OpenSearch
OpenSearch copied to clipboard
[Feature Request] Disable field data on "_id" field
Is your feature request related to a problem? Please describe
Right now , field data on "_id" field is enabled by default.
Users unaware of the implication of sorting on "_id" field , perform sorting on "_id" field on a large dataset and experience sudden increase in heap usage as field data of "_id" field will be cached to the default amount to 20% of heap. ( or based on the custom value )
public static final Setting<Boolean> INDICES_ID_FIELD_DATA_ENABLED_SETTING = Setting.boolSetting(
"indices.id_field_data.enabled",
true,
Property.Dynamic,
Property.NodeScope
);
"indices.fielddata.cache.size" is the setting which decides the cache size limit
Describe the solution you'd like
Make cluster setting default to 'false' , so that users take a conscious decision on enabling field data on "_id" field.
public static final Setting<Boolean> INDICES_ID_FIELD_DATA_ENABLED_SETTING = Setting.boolSetting(
"indices.id_field_data.enabled",
false,
Property.Dynamic,
Property.NodeScope
);
This will help the users continue using "_id" field for sorting and aggregations etc with just changing the cluster setting.
Related component
Search:Query Capabilities
Describe alternatives you've considered
No response
Additional context
No response
[Triage - attendees 1 2 3] @bharath-techie Thanks for filing this issue. As a triage team the proposed behavior change is breaking and could be controversial.
@reta @msfroh What are your thoughts on this issue, is there someone else that should be looped into to look at this proposal?
This would be a breaking change. To start with we can update the OpenSearch documentation to warn users about the implication of sorting on fields with high cardinality including _id. We can keep this issue open to gather feedback from community users and can decide if we should do this in 3.0.
What are your thoughts on this issue, is there someone else that should be looped into to look at this proposal?
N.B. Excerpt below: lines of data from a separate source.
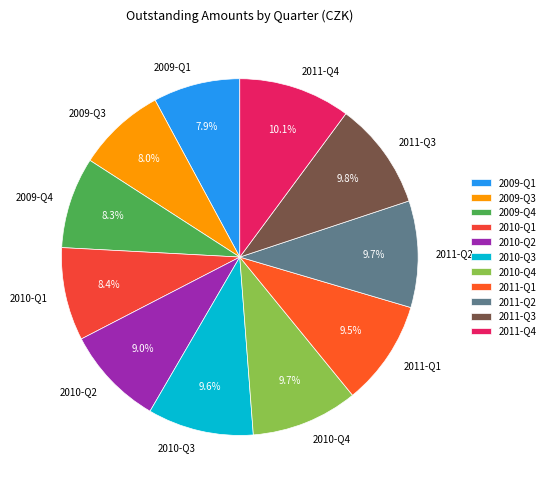

How many segments does this pie chart have?

11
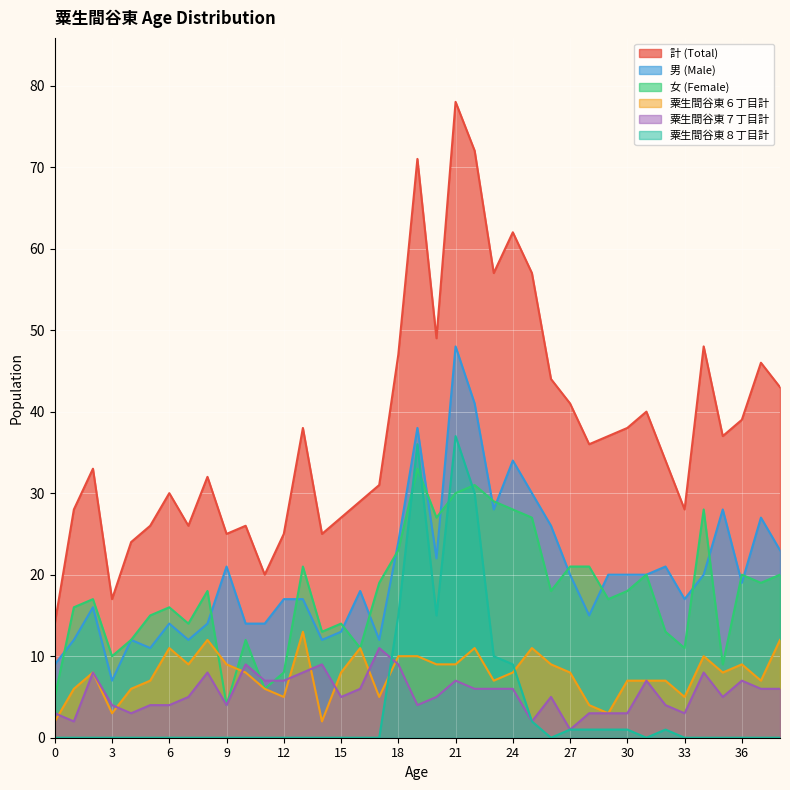

How many lines are shown in the chart?

6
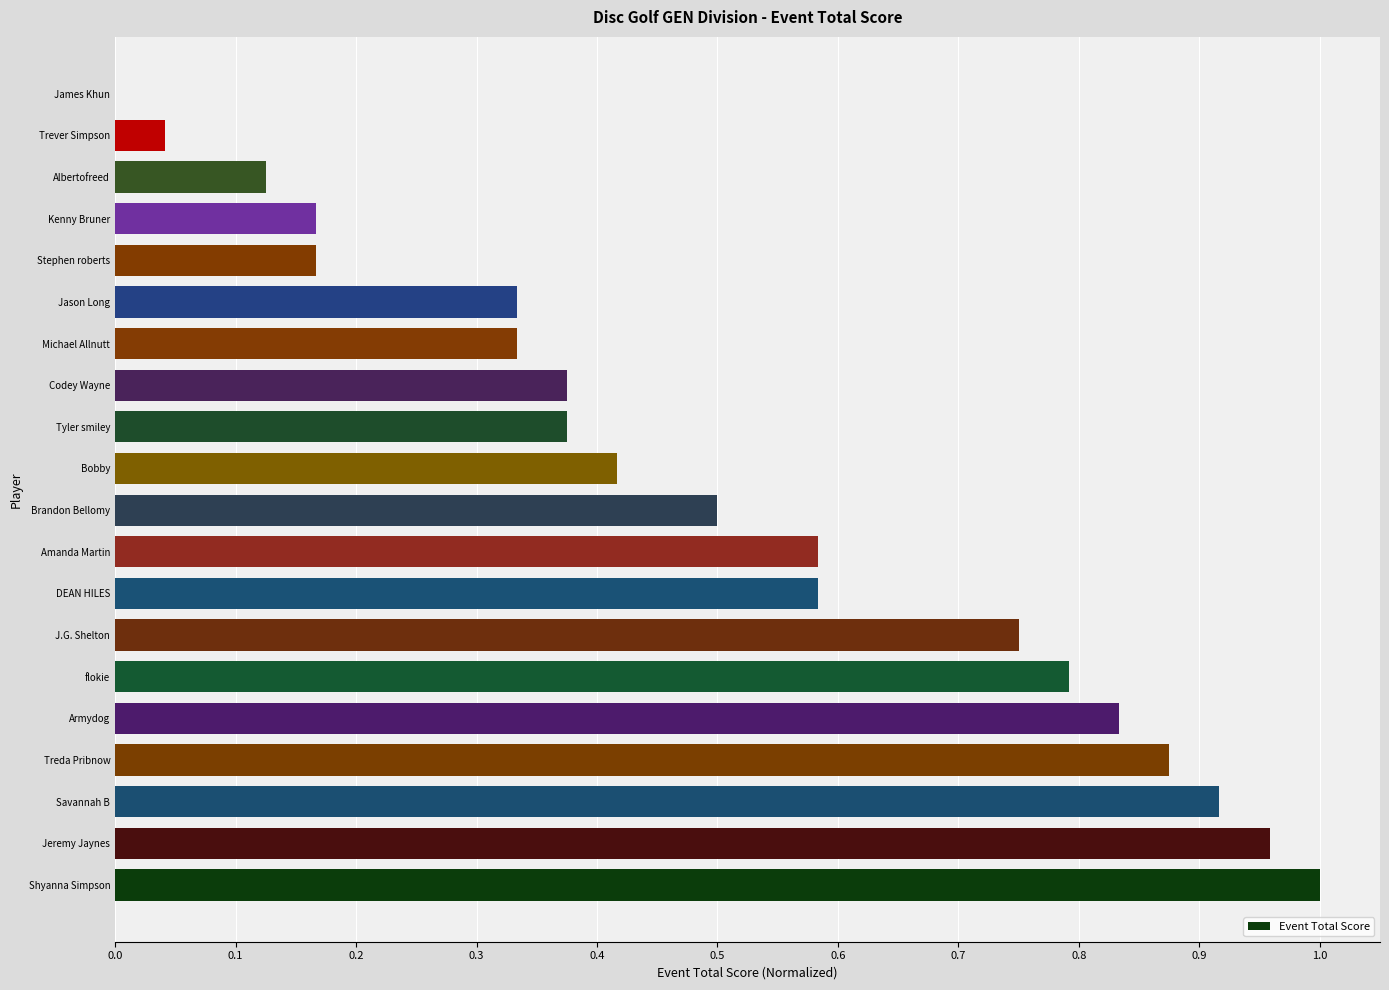

At which category does the chart reach its peak across all series?

Shyanna Simpson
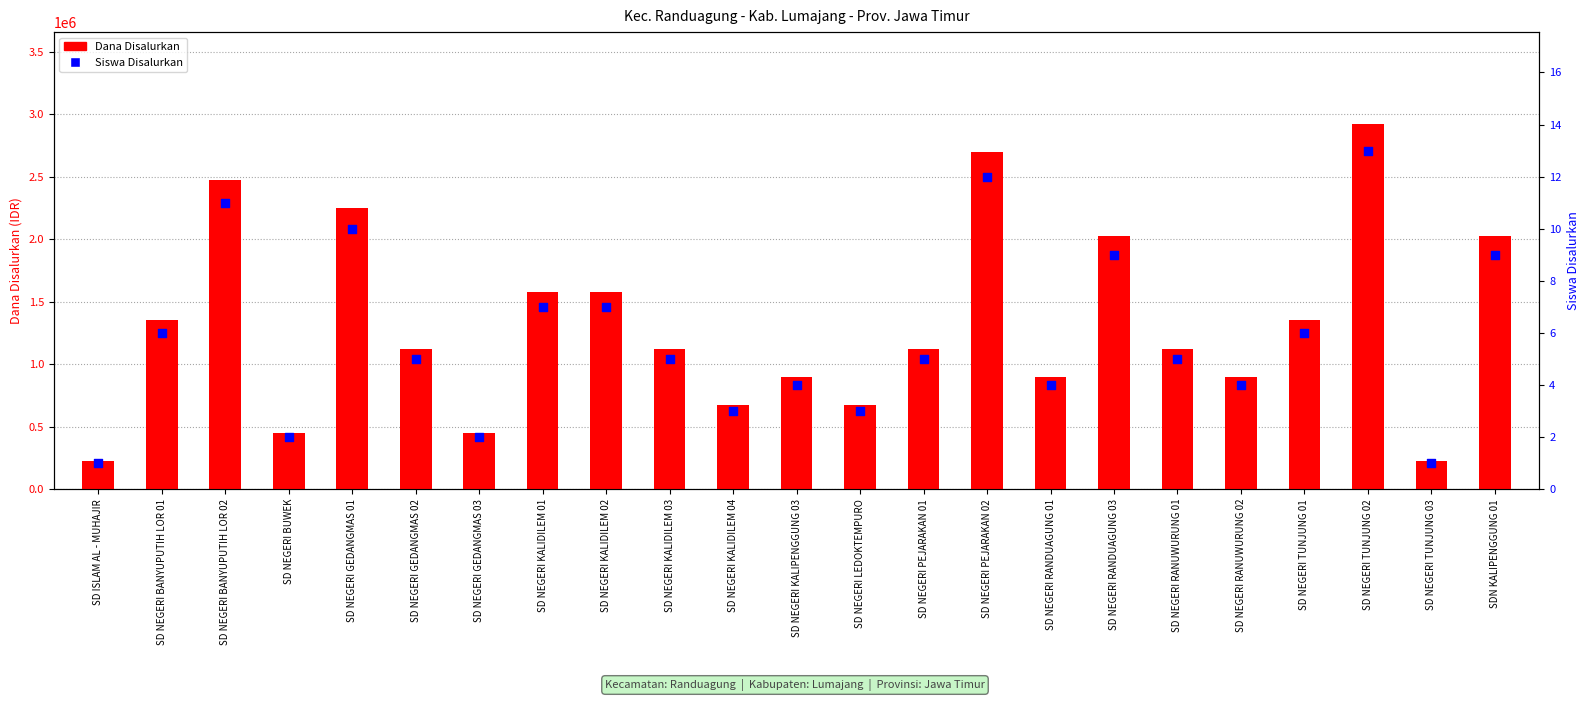

Which series contains the lowest Y value?

Siswa Disalurkan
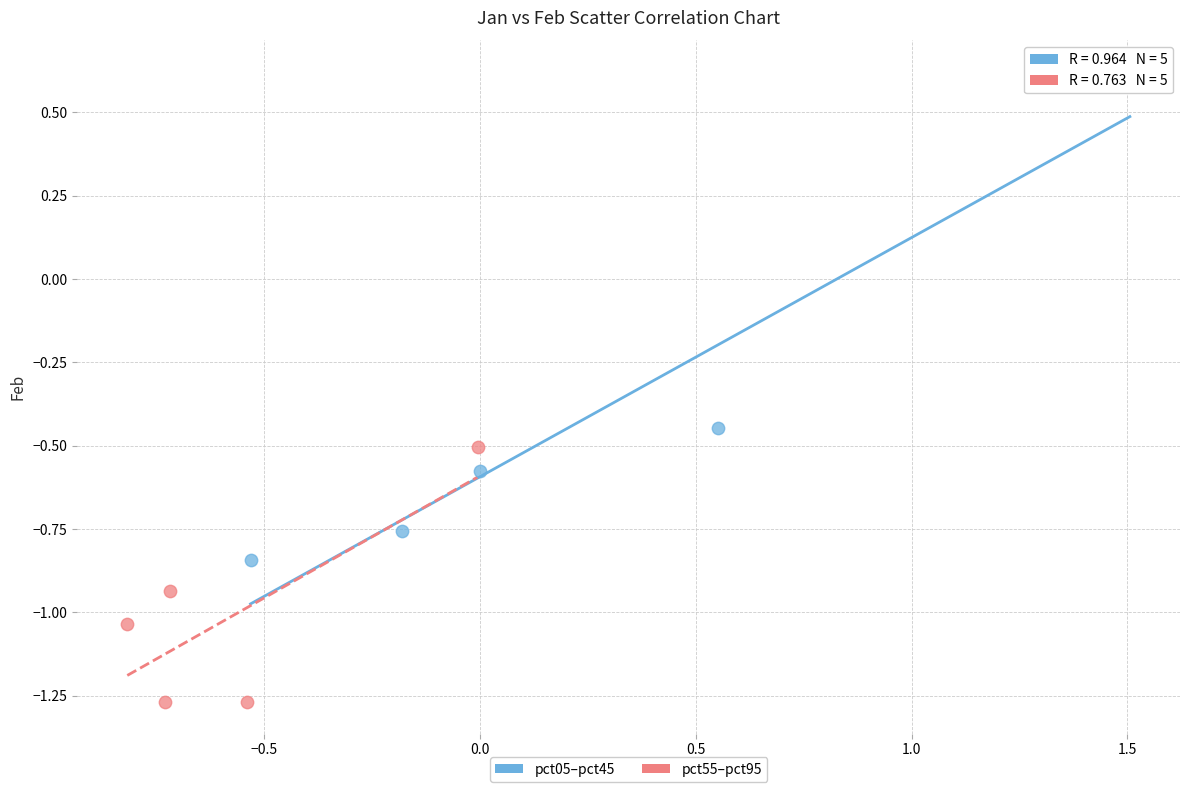

Which series reaches the maximum Y coordinate?

pct05–pct45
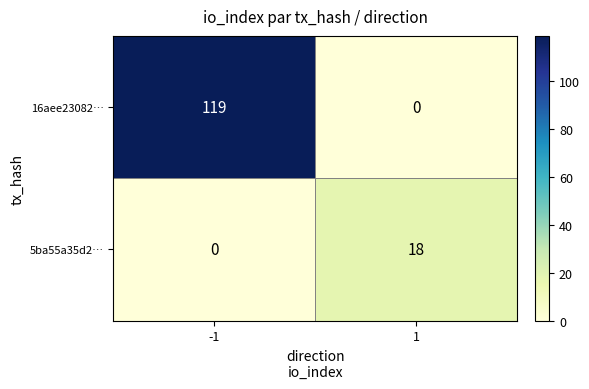

What is the greatest value displayed?

119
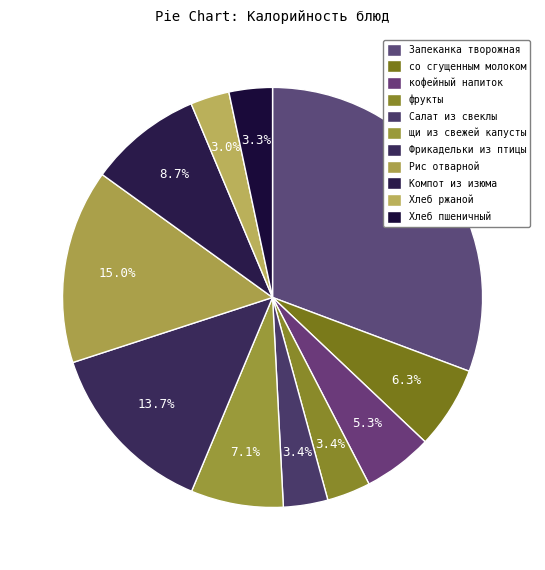

How many segments does this pie chart have?

11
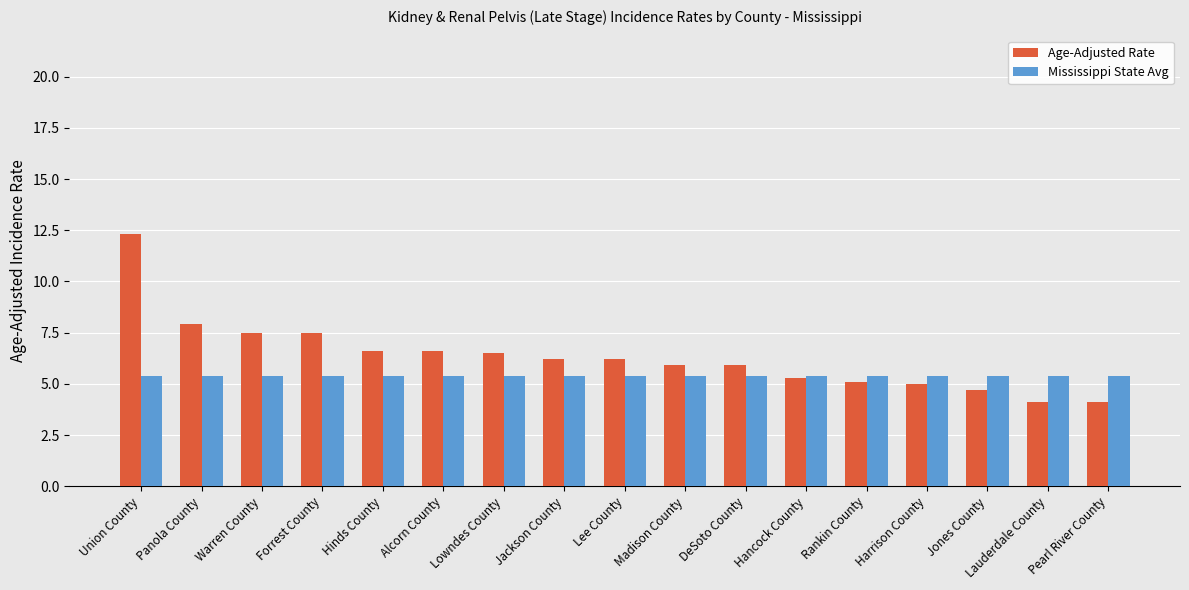

Which series has the largest total across all categories?

Age-Adjusted Rate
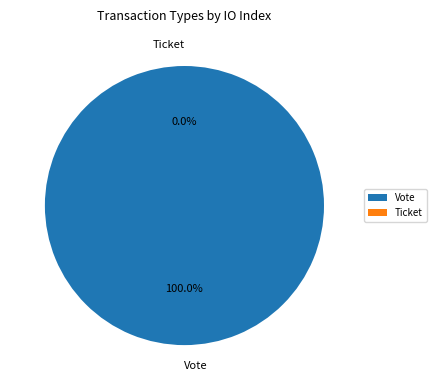

Does Ticket represent more than half of the total?

No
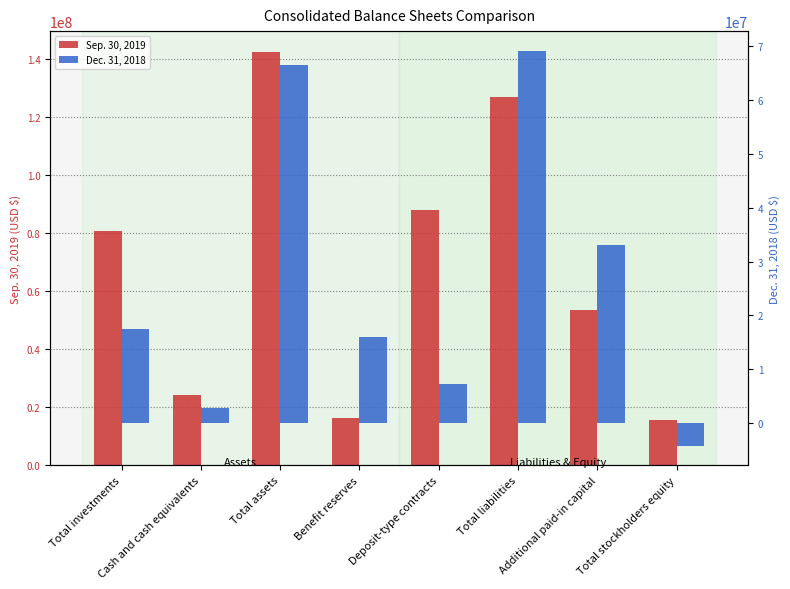

Reading left to right, list all the values displayed in this chart.

Sep. 30, 2019: Total investments=80882188	Cash and cash equivalents=24369609	Total assets=142526651	Benefit reserves=16251544	Deposit-type contracts=87901054	Total liabilities=126944474	Additional paid-in capital=53451243	Total stockholders equity=15582177
Dec. 31, 2018: Total investments=17428026	Cash and cash equivalents=2832567	Total assets=66491249	Benefit reserves=16012655	Deposit-type contracts=7234927	Total liabilities=69128199	Additional paid-in capital=33006242	Total stockholders equity=-4136950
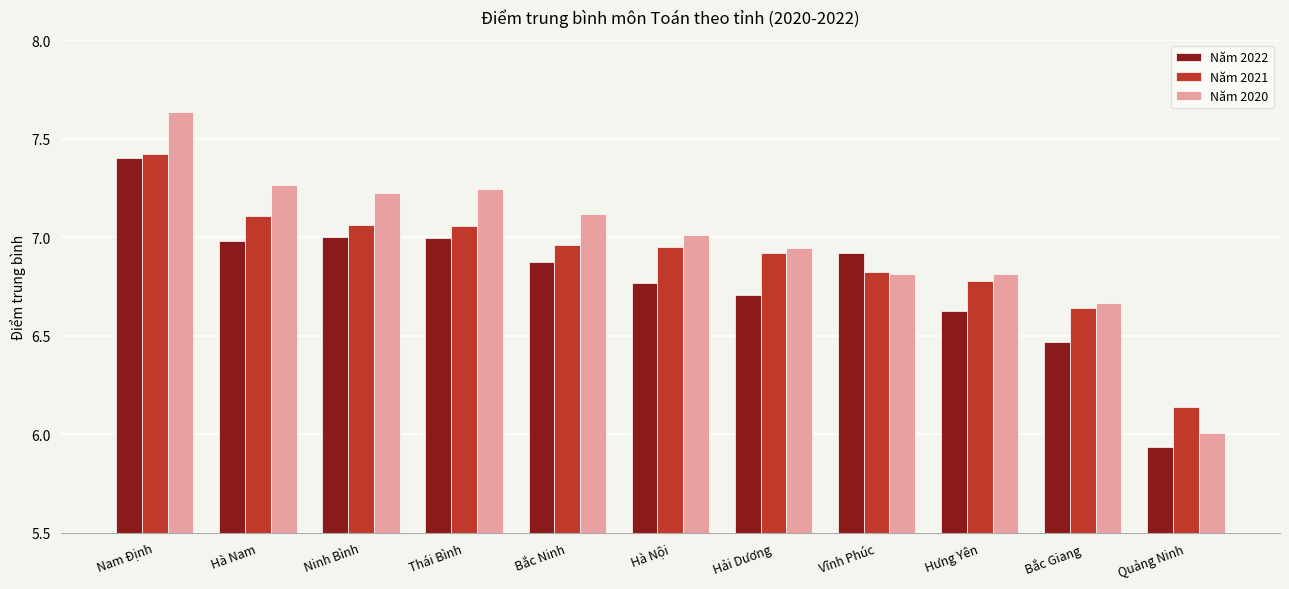

What is the difference between the maximum and minimum values in the Năm 2021 series?

1.3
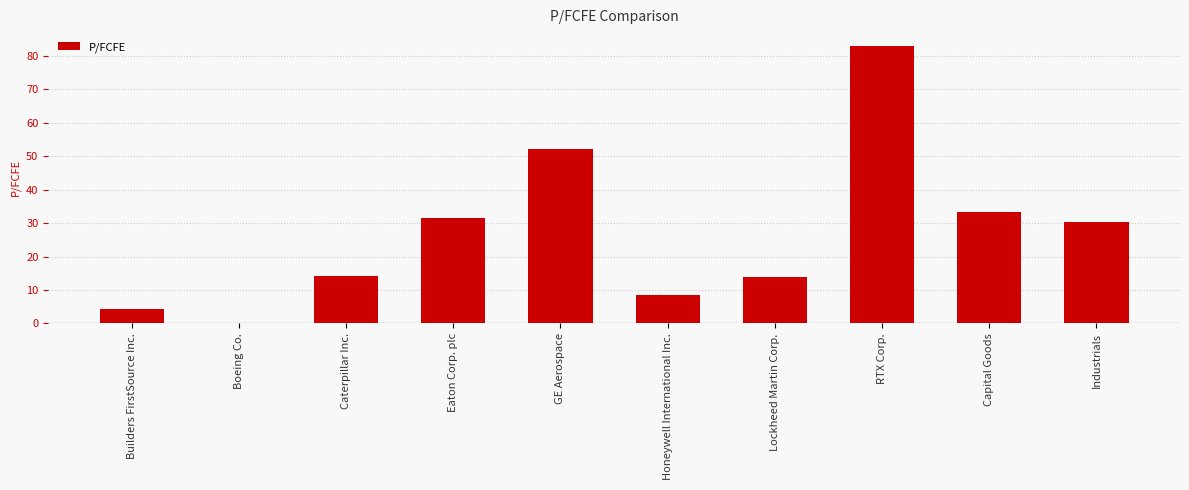

The chart shows a value of 56.6 at Capital Goods. True or false?

False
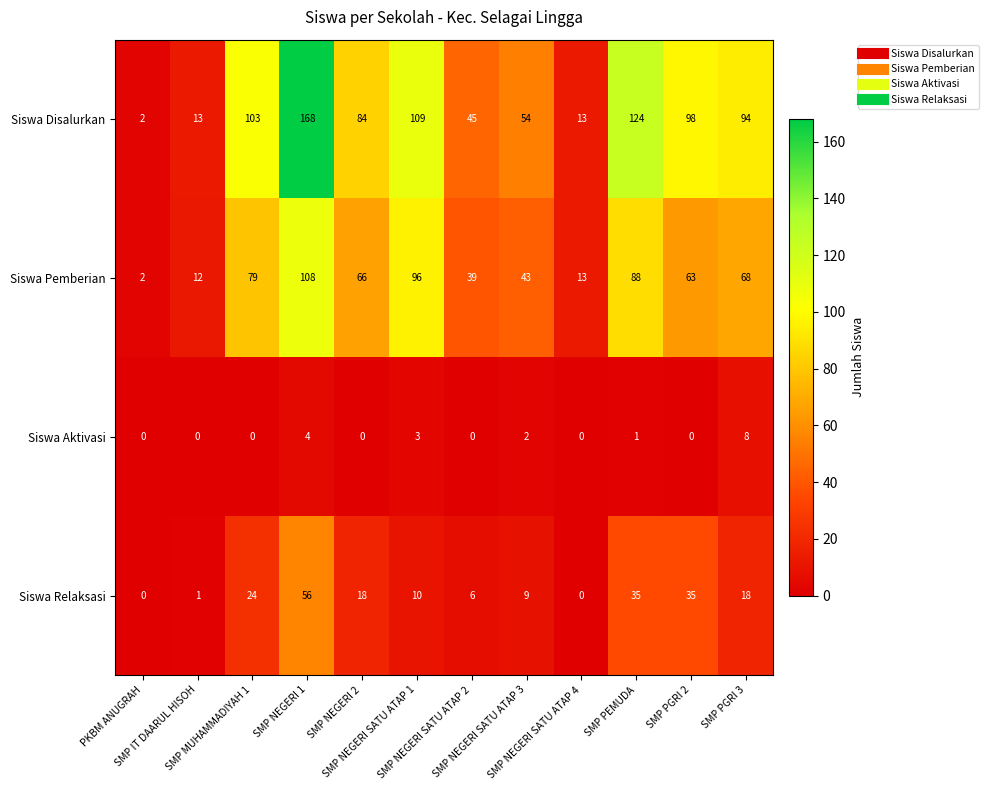

Rank the series by their average value, from highest to lowest.

Siswa Disalurkan, Siswa Pemberian, Siswa Relaksasi, Siswa Aktivasi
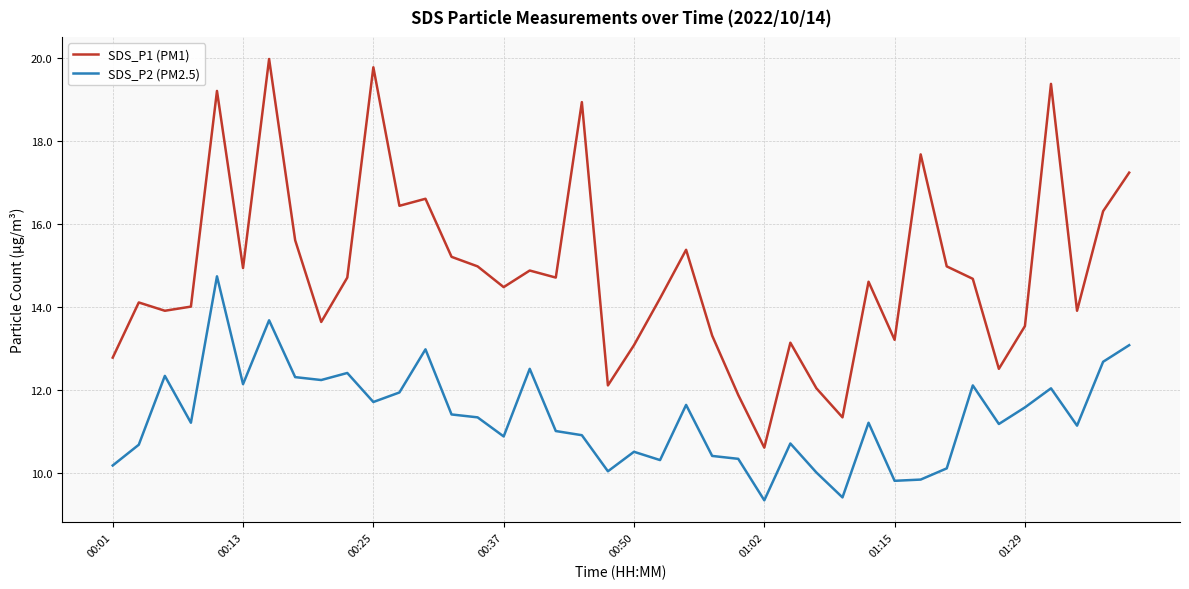

Which series has the widest spread of values?

SDS_P1 (PM1)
I agree that it would a) be breaking and b) be a good idea. Given the opportunity for users to harm their cluster with _id
fielddata, IMO we should definitely disable it by default.
Sorting by _id
seems like a good option for a sorting tie-breaker, but users may not anticipate the cost in terms of heap usage. (If you really need to sort by ids as a tie-breaker, I would suggest writing the ids to a field with doc_values:true
, and sort on that.)